I asked Becton that too. And he wrote back.

“The goal is not to avoid confrontation,” he explained, “but to confront ideas with civility. . . . As the gloves go on and jabs are traded, the more important issues never get explored.” More or less off the top of his head, he composed a list of the sort of questions a Facing History teacher would pose to lead a Socratic conversation on Ferguson:

• Almost everyone would agree that far too many young black men are dying at the hands of police. How do we begin to understand why this is happening?

• How do we as a civil society, governed by just laws, confront the long and troubling history of the relationship between police and the African-American community?

• If the laws that govern the police responses are unjust or insufficient to preserve the life of unarmed citizens how do we change those laws?

• If data shows that law enforcement officers are more likely to shoot an unarmed black male as compared to others, how do we as a just society change this? What does this say about the value we place on the lives of black males?

• What role does stereotyping play in the way we see an event? How does stereotyping impact our judgment of both Officer Wilson and Brown?

• For those who feel that justice has not been served what are some effective responses? Is violence ever appropriate?

• How do we responsibly place Ferguson in a larger conversation about the state of race relations in America?

• How do we place these events in an historical context without making facile comparisons but learning from the past?

• What do I need in my tool box to create change and how do I work with people whose perspectives are different from my own? Where do I get reliable information?

Becton went on, “Any honest person would admit that there is a troubling history of Black males’ deadly encounters with law enforcement. The hard work is in sitting across the table from people with a different perspective on the root cause and solutions. . . . We are trying to give youth the practice and opportunity to develop the skills to work across difference so that when they become police officers, jurors, or policy makers they can refrain from making decisions based on prejudices and fear of the other.”

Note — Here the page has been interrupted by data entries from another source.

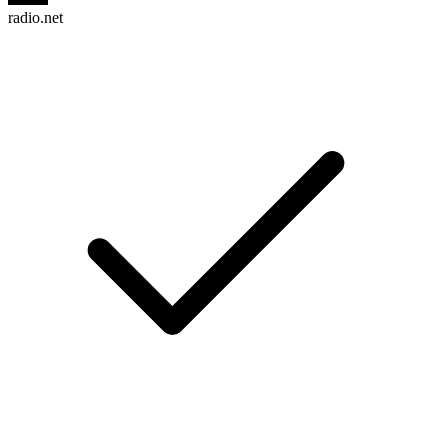
radio.net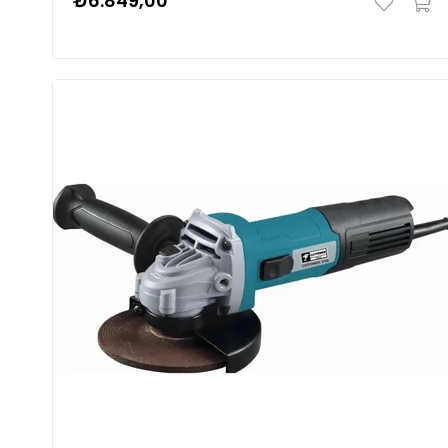
₺6.849,00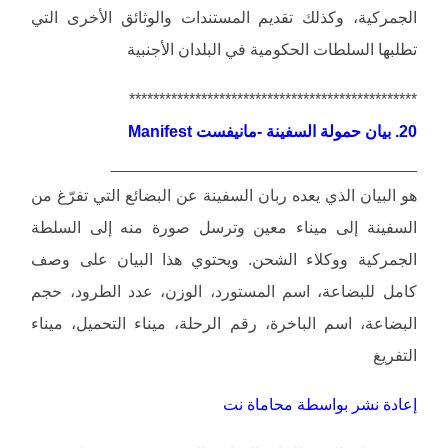
الجمركية، وكذلك تقديم المستندات والوثائق الأخرى التي
تطلبها السلطات الحكومية في البلدان الأجنبية
************************************************
20. بيان حمولة السفينة -مانيفست Manifest
__________________________________
هو البيان الذي يعده ربان السفينة عن البضائع التي تفرّغ من
السفينة إلى ميناء معين وترسل صورة منه إلى السلطة
الجمركية ووكلاء الشحن. ويحتوي هذا البيان على وصف
كامل للبضاعة، اسم المستورد، الوزن، عدد الطرود، حجم
البضاعة، اسم الباخرة، رقم الرحلة، ميناء التحميل، ميناء
التفريغ
إعادة نشر بواسطة محاماة نت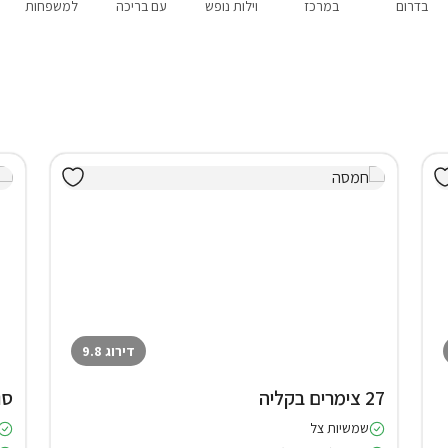
בדרום
במרכז
וילות נופש
עם בריכה
למשפחות
דירוג 9.8
27 צימרים בקליה
סו
שמשיות צל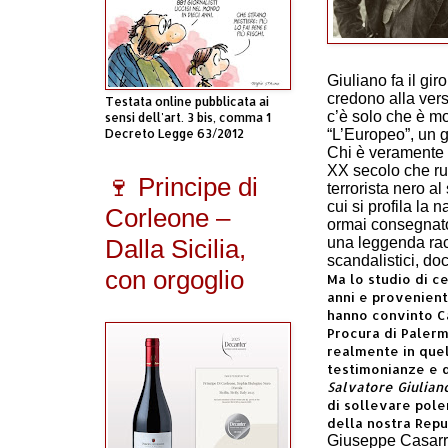
Giuliano fa il gi
credono alla vers
Testata online pubblicata ai
c’è solo che è mo
sensi dell'art. 3 bis, comma 1
Decreto Legge 63/2012
“L’Europeo”, un 
Chi è veramente 
XX secolo che rub
🍷 Principe di
terrorista nero al
cui si profila la
Corleone –
ormai consegnato 
Dalla Sicilia,
una leggenda rac
scandalistici, do
con orgoglio
Ma lo studio di ce
anni e provenienti
hanno convinto C
Procura di Palerm
realmente in quel
testimonianze e 
Salvatore Giulian
di sollevare polem
della nostra Repu
Giuseppe Casar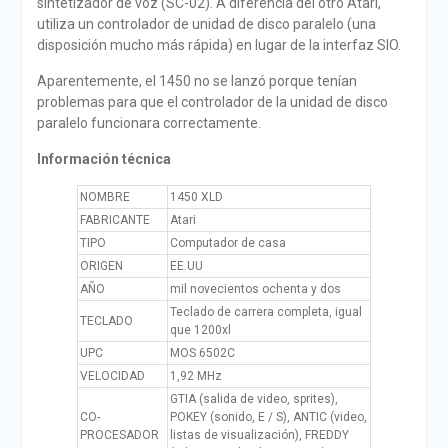
sintetizador de voz (SC-02). A diferencia del otro Atari,
utiliza un controlador de unidad de disco paralelo (una
disposición mucho más rápida) en lugar de la interfaz SIO.
Aparentemente, el 1450 no se lanzó porque tenían
problemas para que el controlador de la unidad de disco
paralelo funcionara correctamente.
Información técnica
NOMBRE
1450 XLD
FABRICANTE
Atari
TIPO
Computador de casa
ORIGEN
EE.UU
AÑO
mil novecientos ochenta y dos
Teclado de carrera completa, igual
TECLADO
que 1200xl
UPC
MOS 6502C
VELOCIDAD
1,92 MHz
GTIA (salida de video, sprites),
CO-
POKEY (sonido, E / S), ANTIC (video,
PROCESADOR
listas de visualización), FREDDY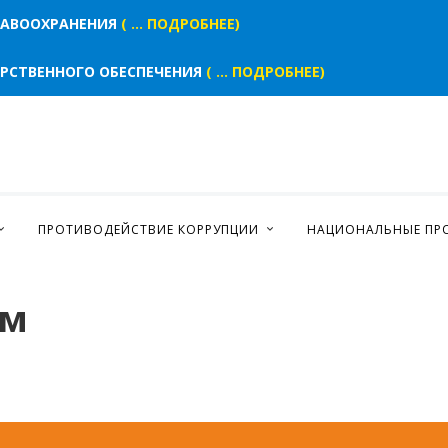
РАВООХРАНЕНИЯ
( ... ПОДРОБНЕЕ)
КОНТАКТЫ
АРСТВЕННОГО ОБЕСПЕЧЕНИЯ
( ... ПОДРОБНЕЕ)
ПРОТИВОДЕЙСТВИЕ КОРРУПЦИИ
НАЦИОНАЛЬНЫЕ ПР
ем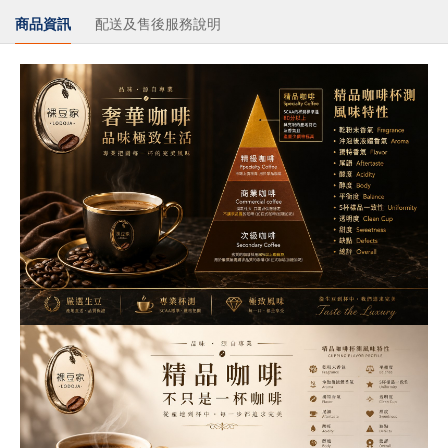
商品資訊
配送及售後服務說明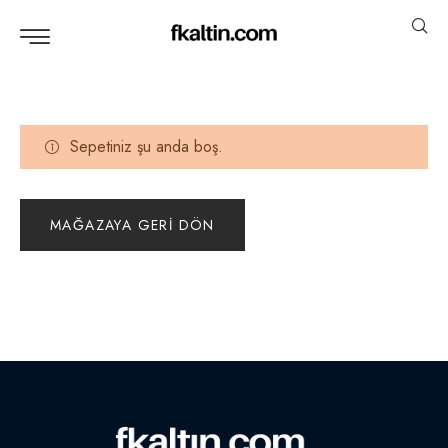
Sepetiniz şu anda boş.
MAĞAZAYA GERI DÖN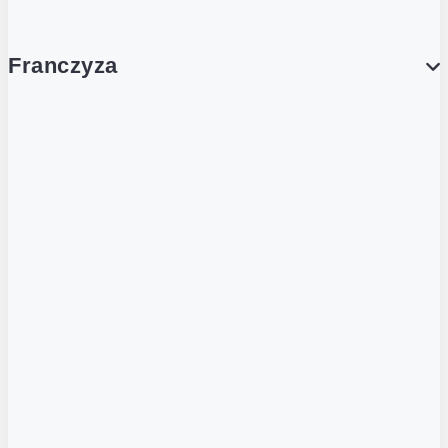
Franczyza
Franczyza
Podcasty
Dla obcokrajowców
Franczyzobiorcy Ambasadorzy
BLOG
Aktualności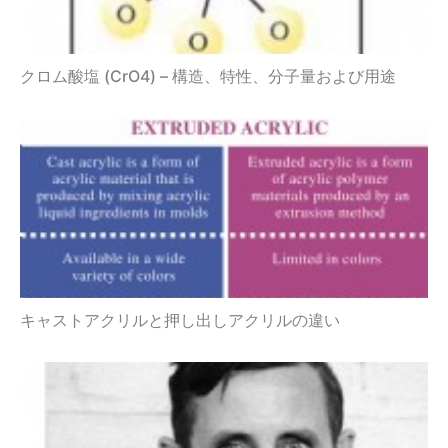
クロム酸塩 (CrO4) – 構造、特性、分子量および用途
キャストアクリルと押し出しアクリルの違い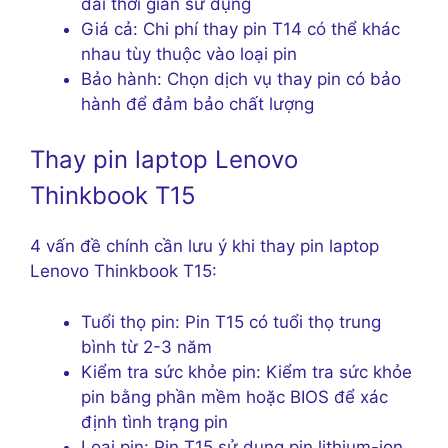
dài thời gian sử dụng
Giá cả: Chi phí thay pin T14 có thể khác
nhau tùy thuộc vào loại pin
Bảo hành: Chọn dịch vụ thay pin có bảo
hành để đảm bảo chất lượng
Thay pin laptop Lenovo
Thinkbook T15
4 vấn đề chính cần lưu ý khi thay pin laptop
Lenovo Thinkbook T15:
Tuổi thọ pin: Pin T15 có tuổi thọ trung
bình từ 2-3 năm
Kiểm tra sức khỏe pin: Kiểm tra sức khỏe
pin bằng phần mềm hoặc BIOS để xác
định tình trạng pin
Loại pin: Pin T15 sử dụng pin lithium-ion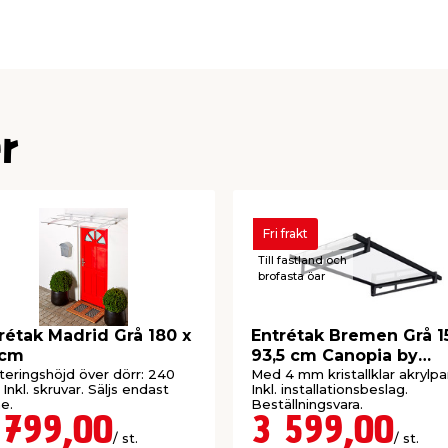
nen är mycket
, samt har testats för
gder.
uvfria monteringssystem är
age från regn och dagg.
rr är minst 250 mm.
r
dföljer.
anti.
a och går endast att
Fri frakt
Till fastland och
brofasta öar
ror ej omfattas av öppet
rétak Madrid Grå 180 x
Entrétak Bremen Grå 1
 cm
93,5 cm Canopia by
Palram
eringshöjd över dörr: 240
Med 4 mm kristallklar akrylpa
Inkl. skruvar. Säljs endast
Inkl. installationsbeslag.
ne.
Beställningsvara.
 799,00
3 599,00
/ st.
/ st.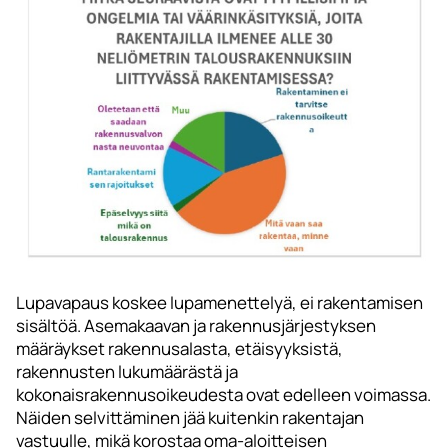
Lupavapaus koskee lupamenettelyä, ei rakentamisen
sisältöä. Asemakaavan ja rakennusjärjestyksen
määräykset rakennusalasta, etäisyyksistä,
rakennusten lukumäärästä ja
kokonaisrakennusoikeudesta ovat edelleen voimassa.
Näiden selvittäminen jää kuitenkin rakentajan
vastuulle, mikä korostaa oma-aloitteisen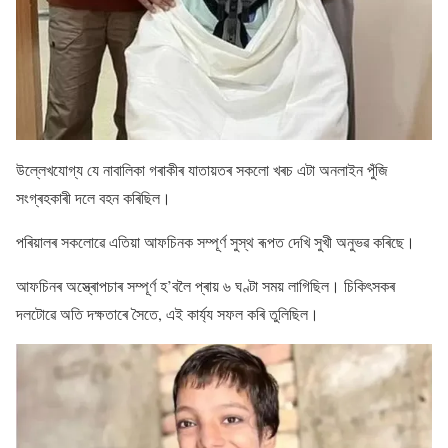
উল্লেখযোগ্য যে নাবালিকা গৰাকীৰ যাতায়তৰ সকলো খৰচ এটা অনলাইন পুঁজি
সংগ্ৰহকাৰী দলে বহন কৰিছিল।
পৰিয়ালৰ সকলোৱে এতিয়া আফচিনক সম্পূৰ্ণ সুস্থ ৰূপত দেখি সুখী অনুভৱ কৰিছে।
আফচিনৰ অস্ত্ৰোপচাৰ সম্পূৰ্ণ হ’বলৈ প্ৰায় ৬ ঘণ্টা সময় লাগিছিল। চিকিৎসকৰ
দলটোৱে অতি দক্ষতাৰে সৈতে, এই কাৰ্য্য সফল কৰি তুলিছিল।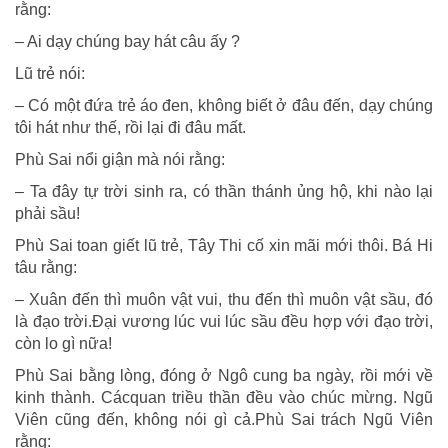
rằng:
– Ai dạy chúng bay hát câu ấy ?
Lũ trẻ nói:
– Có một đứa trẻ áo đen, không biết ở đâu đến, dạy chúng
tôi hát như thế, rồi lại đi đâu mất.
Phù Sai nổi giận mà nói rằng:
– Ta đây tự trời sinh ra, có thần thánh ủng hộ, khi nào lại
phải sầu!
Phù Sai toan giết lũ trẻ, Tây Thi cố xin mãi mới thôi. Bá Hi
tâu rằng:
– Xuân đến thì muôn vật vui, thu đến thì muôn vật sầu, đó
là đạo trời.Đại vương lúc vui lúc sầu đều hợp với đạo trời,
còn lo gì nữa!
Phù Sai bằng lòng, đóng ở Ngô cung ba ngày, rồi mới về
kinh thành. Cácquan triều thần đều vào chúc mừng. Ngũ
Viên cũng đến, không nói gì cả.Phù Sai trách Ngũ Viên
rằng: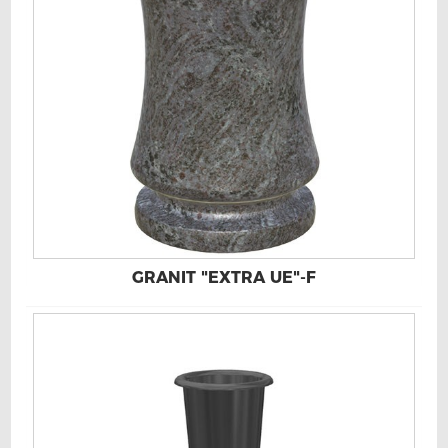
GRANIT "EXTRA UE"-F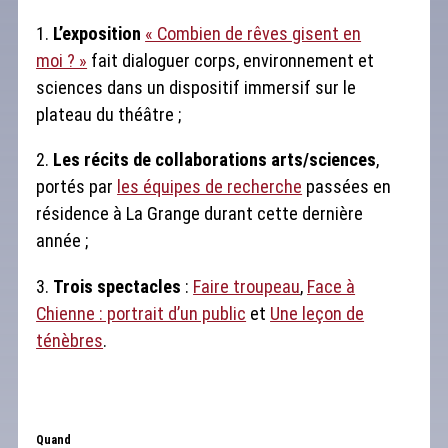
1.
L’exposition
« Combien de rêves gisent en
moi ? »
fait dialoguer corps, environnement et
sciences dans un dispositif immersif sur le
plateau du théâtre ;
2.
Les récits de collaborations arts/sciences
,
portés par
les équipes de recherche
passées en
résidence à La Grange durant cette dernière
année ;
3.
Trois spectacles
:
Faire troupeau
,
Face à
Chienne : portrait d’un public
et
Une leçon de
ténèbres
.
Quand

Is there any chance Facing History students will actually sit down with cops and talk things through? In towns where that’s possible, said Becton, he believes Facing History will try to arrange it. The possibility I hadn’t considered until he mentioned it is that some of the high-minded citizens Facing History is trying to create might wind up among the cops at the table. The idea, Becton told me, “is to lift the conversation beyond merely defending one’s own perspective or just letting off some steam (although there is a place for letting off steam).” It’s to get to the questions “that might lead to really facing the historical, systemic, and institutional issues of race that continue to manifest in these tragic shootings. Questions that we as a nation need so badly to have an honest conversation about.”

I can’t really picture that conversation. I can picture a quiet process of cultural and educational osmosis we won’t even recognize until it’s changed us. Or superseded us with our children.